### TASK MATERIAL
=-=-=-=-=
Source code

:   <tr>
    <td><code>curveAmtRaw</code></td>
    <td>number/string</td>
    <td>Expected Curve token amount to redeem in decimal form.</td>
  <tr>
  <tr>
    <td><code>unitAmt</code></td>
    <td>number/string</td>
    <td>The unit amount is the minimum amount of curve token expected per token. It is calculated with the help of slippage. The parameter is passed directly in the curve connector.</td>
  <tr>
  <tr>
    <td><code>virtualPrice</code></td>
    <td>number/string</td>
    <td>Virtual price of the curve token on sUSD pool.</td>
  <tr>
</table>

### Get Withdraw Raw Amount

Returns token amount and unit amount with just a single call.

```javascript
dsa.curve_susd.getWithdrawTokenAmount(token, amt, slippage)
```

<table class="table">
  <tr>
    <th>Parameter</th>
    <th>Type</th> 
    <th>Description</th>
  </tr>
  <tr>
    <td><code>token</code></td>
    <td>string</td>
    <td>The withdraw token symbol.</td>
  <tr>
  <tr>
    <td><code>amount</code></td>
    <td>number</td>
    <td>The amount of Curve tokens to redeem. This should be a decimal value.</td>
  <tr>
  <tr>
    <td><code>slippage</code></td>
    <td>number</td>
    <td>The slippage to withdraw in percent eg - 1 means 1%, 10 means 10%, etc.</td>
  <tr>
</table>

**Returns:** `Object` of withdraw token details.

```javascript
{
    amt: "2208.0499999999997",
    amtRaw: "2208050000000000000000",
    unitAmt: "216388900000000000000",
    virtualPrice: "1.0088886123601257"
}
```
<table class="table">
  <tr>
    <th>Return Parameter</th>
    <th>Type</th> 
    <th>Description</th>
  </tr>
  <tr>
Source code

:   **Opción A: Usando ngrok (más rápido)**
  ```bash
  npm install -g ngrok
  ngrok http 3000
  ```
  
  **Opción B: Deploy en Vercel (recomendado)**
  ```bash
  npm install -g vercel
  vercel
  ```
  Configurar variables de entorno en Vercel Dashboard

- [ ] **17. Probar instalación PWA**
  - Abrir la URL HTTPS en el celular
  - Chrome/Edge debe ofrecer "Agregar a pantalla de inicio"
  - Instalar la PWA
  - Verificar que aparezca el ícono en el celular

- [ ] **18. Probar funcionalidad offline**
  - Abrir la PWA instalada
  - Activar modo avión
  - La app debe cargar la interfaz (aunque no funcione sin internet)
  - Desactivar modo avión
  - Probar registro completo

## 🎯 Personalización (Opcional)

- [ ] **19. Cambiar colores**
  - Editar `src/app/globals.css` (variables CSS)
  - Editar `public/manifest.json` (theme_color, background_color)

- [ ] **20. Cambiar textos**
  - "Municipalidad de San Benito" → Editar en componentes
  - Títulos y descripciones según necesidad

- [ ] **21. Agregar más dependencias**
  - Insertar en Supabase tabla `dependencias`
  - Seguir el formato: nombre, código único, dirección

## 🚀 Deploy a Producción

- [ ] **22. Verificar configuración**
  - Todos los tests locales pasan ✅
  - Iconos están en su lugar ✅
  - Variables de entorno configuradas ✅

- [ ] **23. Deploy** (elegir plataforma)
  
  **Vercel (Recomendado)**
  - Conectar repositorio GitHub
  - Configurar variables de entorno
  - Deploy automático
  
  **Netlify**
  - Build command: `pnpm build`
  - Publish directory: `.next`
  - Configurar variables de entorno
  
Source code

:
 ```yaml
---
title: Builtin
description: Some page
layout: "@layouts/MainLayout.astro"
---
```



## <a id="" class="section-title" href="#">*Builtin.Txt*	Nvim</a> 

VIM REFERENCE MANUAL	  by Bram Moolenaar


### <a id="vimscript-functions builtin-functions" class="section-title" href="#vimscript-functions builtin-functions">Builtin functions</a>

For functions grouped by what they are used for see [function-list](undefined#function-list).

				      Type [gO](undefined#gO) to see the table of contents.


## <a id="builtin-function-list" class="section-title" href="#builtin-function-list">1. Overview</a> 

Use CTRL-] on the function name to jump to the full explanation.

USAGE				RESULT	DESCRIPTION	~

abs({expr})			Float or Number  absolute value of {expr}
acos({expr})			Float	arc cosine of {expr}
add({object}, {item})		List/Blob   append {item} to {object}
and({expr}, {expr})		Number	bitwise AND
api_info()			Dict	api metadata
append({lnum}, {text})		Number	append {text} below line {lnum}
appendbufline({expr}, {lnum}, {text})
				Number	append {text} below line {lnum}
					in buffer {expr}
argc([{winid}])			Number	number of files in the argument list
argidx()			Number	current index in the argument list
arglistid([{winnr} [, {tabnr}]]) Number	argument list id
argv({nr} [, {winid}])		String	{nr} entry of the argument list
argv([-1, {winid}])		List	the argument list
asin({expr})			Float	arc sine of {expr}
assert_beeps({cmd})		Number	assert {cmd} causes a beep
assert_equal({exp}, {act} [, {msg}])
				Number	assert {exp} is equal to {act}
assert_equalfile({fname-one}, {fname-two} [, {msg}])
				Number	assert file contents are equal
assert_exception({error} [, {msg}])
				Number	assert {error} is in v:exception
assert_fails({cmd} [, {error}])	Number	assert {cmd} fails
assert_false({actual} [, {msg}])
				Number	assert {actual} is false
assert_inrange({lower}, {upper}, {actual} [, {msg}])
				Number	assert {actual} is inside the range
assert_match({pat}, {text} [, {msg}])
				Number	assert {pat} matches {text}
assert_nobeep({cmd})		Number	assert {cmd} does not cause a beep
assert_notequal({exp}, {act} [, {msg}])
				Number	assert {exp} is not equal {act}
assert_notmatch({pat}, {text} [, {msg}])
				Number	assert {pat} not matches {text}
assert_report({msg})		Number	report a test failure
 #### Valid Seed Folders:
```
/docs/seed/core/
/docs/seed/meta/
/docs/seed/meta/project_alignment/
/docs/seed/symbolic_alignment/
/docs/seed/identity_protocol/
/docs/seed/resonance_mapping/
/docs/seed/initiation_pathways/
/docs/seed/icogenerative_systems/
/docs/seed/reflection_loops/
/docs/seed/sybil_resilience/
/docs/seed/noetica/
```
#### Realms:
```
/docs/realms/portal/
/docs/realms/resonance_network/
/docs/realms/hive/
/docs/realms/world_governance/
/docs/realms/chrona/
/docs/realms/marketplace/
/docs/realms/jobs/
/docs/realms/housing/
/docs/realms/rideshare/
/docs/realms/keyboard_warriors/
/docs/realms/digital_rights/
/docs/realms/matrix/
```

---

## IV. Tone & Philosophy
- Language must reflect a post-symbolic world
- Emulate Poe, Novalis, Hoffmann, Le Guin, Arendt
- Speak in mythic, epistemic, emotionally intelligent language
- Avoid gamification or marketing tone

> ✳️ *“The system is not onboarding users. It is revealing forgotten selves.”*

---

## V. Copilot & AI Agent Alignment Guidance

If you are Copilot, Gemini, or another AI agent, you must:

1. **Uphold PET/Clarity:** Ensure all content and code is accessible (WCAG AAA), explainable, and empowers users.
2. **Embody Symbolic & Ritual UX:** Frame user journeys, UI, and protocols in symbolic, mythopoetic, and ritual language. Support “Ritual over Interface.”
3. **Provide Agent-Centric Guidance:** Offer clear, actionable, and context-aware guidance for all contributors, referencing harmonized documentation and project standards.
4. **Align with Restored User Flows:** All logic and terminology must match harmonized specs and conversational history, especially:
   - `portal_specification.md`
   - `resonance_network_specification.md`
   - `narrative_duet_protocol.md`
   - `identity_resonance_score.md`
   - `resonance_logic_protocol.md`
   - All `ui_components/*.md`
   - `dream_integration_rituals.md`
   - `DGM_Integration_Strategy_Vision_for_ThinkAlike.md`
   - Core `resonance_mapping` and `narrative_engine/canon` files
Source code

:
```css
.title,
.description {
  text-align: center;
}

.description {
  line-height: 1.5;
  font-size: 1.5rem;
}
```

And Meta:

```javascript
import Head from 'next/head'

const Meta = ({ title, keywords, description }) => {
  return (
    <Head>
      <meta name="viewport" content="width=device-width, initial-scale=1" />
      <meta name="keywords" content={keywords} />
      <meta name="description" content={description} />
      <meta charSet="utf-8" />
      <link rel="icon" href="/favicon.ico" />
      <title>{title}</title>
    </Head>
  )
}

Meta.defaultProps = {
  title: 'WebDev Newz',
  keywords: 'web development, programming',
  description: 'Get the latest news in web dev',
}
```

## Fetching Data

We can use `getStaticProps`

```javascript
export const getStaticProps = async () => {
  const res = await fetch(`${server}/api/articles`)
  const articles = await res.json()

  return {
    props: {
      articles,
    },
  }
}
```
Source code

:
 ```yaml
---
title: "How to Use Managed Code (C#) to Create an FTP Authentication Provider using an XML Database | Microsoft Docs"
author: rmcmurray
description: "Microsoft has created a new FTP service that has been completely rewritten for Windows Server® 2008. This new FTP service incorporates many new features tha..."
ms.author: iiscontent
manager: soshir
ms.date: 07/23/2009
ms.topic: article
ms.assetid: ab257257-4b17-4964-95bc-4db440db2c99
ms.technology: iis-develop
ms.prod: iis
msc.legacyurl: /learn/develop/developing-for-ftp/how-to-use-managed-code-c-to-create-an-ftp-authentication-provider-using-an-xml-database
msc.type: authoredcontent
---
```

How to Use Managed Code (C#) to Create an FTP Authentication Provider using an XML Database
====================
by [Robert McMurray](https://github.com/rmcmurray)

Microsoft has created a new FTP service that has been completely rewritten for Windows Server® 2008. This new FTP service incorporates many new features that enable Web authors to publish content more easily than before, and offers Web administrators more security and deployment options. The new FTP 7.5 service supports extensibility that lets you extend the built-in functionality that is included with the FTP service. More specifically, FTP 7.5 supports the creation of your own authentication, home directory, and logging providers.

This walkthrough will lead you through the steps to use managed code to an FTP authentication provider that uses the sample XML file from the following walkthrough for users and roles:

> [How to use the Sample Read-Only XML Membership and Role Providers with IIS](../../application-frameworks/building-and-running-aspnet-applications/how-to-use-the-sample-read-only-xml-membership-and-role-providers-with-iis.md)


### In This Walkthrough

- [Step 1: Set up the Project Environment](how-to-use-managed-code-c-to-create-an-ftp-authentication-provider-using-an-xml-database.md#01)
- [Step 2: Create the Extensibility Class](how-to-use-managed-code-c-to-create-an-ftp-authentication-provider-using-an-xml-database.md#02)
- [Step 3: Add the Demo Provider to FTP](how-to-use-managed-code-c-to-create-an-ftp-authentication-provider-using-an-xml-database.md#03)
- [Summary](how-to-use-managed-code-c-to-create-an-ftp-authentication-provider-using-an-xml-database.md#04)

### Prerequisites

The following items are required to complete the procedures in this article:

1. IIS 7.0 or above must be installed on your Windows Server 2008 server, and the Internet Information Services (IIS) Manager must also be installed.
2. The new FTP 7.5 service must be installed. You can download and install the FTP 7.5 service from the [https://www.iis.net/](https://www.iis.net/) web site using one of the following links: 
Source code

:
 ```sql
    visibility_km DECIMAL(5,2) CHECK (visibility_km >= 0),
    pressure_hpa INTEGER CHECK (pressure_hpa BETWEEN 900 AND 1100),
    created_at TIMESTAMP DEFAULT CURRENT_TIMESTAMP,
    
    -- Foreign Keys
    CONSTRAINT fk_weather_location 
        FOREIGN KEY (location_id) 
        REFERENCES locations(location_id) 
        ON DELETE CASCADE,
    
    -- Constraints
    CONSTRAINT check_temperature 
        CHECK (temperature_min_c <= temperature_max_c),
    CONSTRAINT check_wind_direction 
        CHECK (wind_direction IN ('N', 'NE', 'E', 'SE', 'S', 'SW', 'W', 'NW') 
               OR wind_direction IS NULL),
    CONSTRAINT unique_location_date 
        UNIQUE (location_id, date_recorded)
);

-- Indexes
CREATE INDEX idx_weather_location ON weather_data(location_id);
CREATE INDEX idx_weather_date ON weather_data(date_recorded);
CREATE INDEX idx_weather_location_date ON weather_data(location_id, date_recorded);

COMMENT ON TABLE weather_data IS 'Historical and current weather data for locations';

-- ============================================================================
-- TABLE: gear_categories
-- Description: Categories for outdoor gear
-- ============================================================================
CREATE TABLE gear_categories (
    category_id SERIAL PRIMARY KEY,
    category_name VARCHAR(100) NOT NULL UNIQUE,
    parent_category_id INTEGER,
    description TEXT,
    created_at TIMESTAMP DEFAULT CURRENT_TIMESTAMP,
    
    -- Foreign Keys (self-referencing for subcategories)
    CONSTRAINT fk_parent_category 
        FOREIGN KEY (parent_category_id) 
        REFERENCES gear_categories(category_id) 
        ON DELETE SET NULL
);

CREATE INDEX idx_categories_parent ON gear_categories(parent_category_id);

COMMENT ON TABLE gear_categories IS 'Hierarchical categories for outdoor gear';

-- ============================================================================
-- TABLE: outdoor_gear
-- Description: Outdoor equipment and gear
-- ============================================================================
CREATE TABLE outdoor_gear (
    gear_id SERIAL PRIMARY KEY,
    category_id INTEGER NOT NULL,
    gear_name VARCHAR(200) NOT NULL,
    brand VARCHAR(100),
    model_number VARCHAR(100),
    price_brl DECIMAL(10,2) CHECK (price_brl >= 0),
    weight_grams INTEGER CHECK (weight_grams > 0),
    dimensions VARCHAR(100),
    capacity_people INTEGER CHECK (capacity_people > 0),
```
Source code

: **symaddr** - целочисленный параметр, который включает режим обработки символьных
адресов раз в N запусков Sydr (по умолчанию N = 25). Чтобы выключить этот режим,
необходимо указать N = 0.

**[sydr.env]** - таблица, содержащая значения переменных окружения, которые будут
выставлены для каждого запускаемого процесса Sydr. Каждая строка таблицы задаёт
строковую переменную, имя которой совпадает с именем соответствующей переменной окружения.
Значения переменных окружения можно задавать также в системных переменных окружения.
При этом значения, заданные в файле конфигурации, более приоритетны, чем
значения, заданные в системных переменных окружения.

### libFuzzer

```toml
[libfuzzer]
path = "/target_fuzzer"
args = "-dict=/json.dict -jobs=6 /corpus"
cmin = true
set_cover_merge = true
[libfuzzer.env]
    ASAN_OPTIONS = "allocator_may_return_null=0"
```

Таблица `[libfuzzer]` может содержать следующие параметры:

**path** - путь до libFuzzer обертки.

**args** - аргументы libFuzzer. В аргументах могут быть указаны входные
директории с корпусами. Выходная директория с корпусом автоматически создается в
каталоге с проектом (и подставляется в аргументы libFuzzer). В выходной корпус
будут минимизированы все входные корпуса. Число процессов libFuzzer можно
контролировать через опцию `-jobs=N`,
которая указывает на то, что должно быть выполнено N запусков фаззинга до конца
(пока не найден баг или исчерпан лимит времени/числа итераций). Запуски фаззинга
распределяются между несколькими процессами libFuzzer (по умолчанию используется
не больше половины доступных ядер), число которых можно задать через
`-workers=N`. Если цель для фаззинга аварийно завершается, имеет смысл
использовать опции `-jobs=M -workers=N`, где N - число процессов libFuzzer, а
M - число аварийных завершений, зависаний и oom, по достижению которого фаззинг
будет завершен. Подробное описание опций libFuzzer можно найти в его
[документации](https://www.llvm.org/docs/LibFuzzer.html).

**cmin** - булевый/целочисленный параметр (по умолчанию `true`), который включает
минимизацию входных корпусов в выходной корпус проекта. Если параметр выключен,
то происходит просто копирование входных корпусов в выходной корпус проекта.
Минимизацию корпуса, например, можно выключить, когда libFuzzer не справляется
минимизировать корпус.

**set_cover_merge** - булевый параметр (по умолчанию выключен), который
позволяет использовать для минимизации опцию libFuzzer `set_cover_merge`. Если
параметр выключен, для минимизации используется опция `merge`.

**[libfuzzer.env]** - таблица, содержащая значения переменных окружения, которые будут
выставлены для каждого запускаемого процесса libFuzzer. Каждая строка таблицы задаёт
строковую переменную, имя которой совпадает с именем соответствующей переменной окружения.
=-=-=-=-=
### PROBLEM DESCRIPTION
Reply with every line of the listing that has the string "features".

### PROBLEM SOLUTION
description: "Microsoft has created a new FTP service that has been completely rewritten for Windows Server® 2008. This new FTP service incorporates many new features tha..."
Microsoft has created a new FTP service that has been completely rewritten for Windows Server® 2008. This new FTP service incorporates many new features that enable Web authors to publish content more easily than before, and offers Web administrators more security and deployment options. The new FTP 7.5 service supports extensibility that lets you extend the built-in functionality that is included with the FTP service. More specifically, FTP 7.5 supports the creation of your own authentication, home directory, and logging providers.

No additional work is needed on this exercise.